Но потребность добиваться признательных показаний, судя по всему, испытывали и следователи. Возможно, признания давали им некое ощущение правомерности собственных действий: они помогали им воспринимать безумие массовых произвольных арестов как нечто более гуманное или, по крайней мере, более законное. В операциях, подобных “польской”, признание, кроме того, давало “улики”, необходимые для новых арестов. И еще: советская политико-экономическая система была маниакально сосредоточена на постановке и решении задач, на выполнении плана, нормы, и признание служило конкретным “доказательством” успешно проведенного следствия. Конквест пишет: “Утвердилось представление о том, что признание вины – лучший из возможных результатов. Сотрудников НКВД, которые его добивались, считали передовиками, а отстающий сотрудник НКВД не мог рассчитывать на долголетие”[467].
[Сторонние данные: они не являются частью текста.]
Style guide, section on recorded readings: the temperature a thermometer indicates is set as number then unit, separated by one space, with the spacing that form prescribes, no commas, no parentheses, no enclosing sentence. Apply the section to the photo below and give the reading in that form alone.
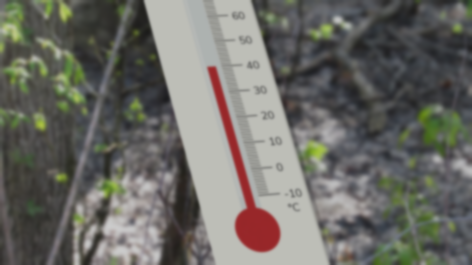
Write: 40 °C
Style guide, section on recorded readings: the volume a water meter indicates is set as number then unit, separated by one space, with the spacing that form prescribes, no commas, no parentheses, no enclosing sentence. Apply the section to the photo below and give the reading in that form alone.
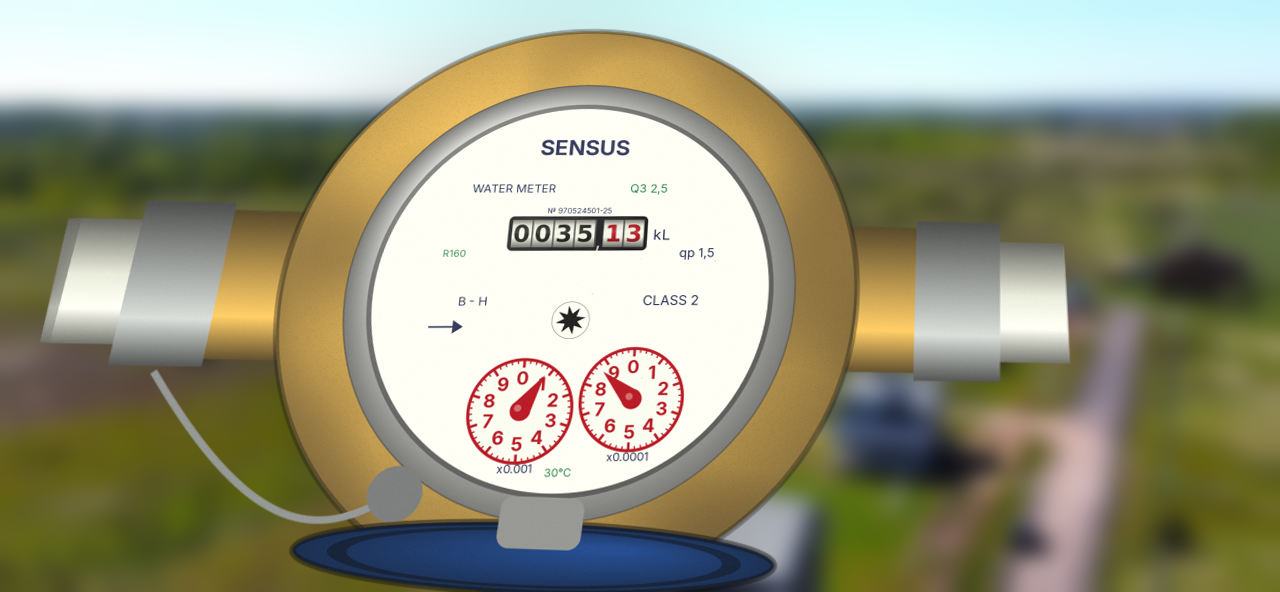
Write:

Каков бы ни был источник сосредоточенности НКВД на признаниях, заключенный чаще всего не испытывал на себе в чистом виде ни той губительной целеустремленности, что видна в деле “польских диверсантов”, ни того безразличия, с каким отнеслись к Томасу Сговио. Обычно налицо была смесь того и другого. Чекисты крайне жестко требовали от подозреваемого порочащих сведений о нем самом и о его знакомых, и они же проявляли наплевательскую незаинтересованность в исходе дела.
Эта довольно-таки сюрреалистическая система просматривается уже в 1920‑е годы, когда до Большого террора было еще далеко, и после него она сохранялась достаточно долго. Еще в 1931 году следователь, который вел дело ученого Владимира Чернавина, обвиненного во вредительстве, угрожал ему расстрелом в случае, если он откажется дать признательные показания. Он же в другой момент пообещал Чернавину, если тот сознается, “снисхождение”. Под конец он чуть ли не умолял Чернавина оговорить самого себя: “Я вам скажу прямо, ведь и нам, следователям, приходится часто врать, мало ли мы говорим такого, что в протокол заносить нельзя и чего мы сами никогда не подпишем”[468].
Когда результат имел большее значение, применялась пытка. До 1937 года избиения как таковые были, судя по всему, запрещены. Один бывший сотрудник ГУЛАГа утверждает, что в первой половине 1930‑х пытать заключенных, безусловно, не разрешалось[469]. Но стремление получить признания арестованных ведущих членов партии привело к тому, что было взято на вооружение физическое воздействие. По-видимому, это произошло в 1937-м. В 1956 году Никита Хрущев публично заявил: “Но как можно получить от человека признание в преступлениях, которых он не совершал? Только одним способом: применением физических методов воздействия, путем истязаний, лишения сознания, лишения рассудка, лишения человеческого достоинства. Так добывались мнимые «признания»”[470].